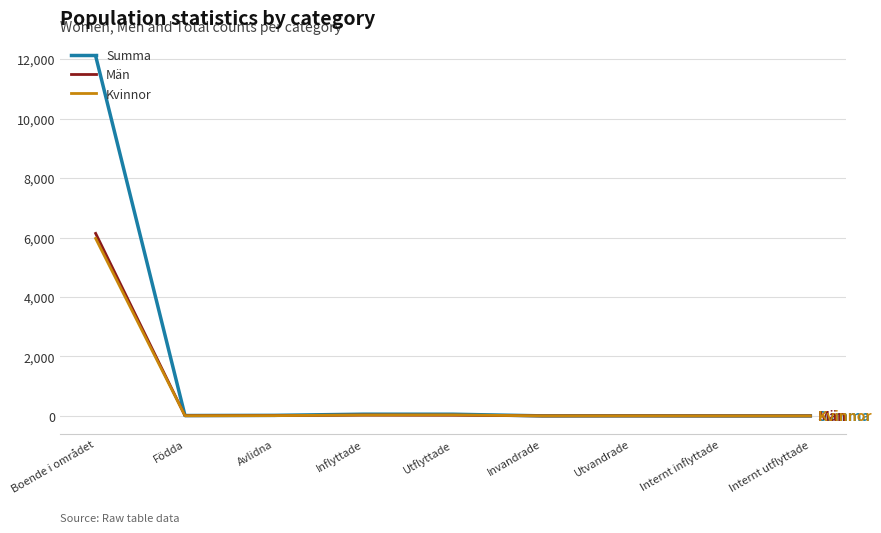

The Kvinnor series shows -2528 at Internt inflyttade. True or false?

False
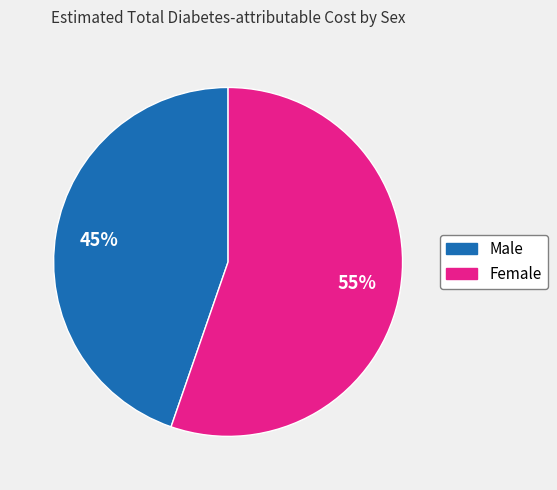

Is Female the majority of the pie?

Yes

...

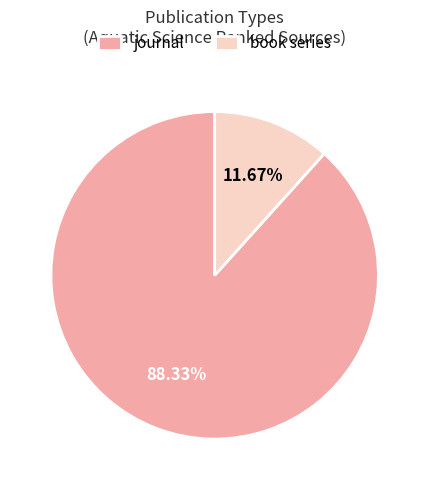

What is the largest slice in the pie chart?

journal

Problem to solve:
State how many lines of the entries contain the word "Internt", and give only the number.

Your response:
1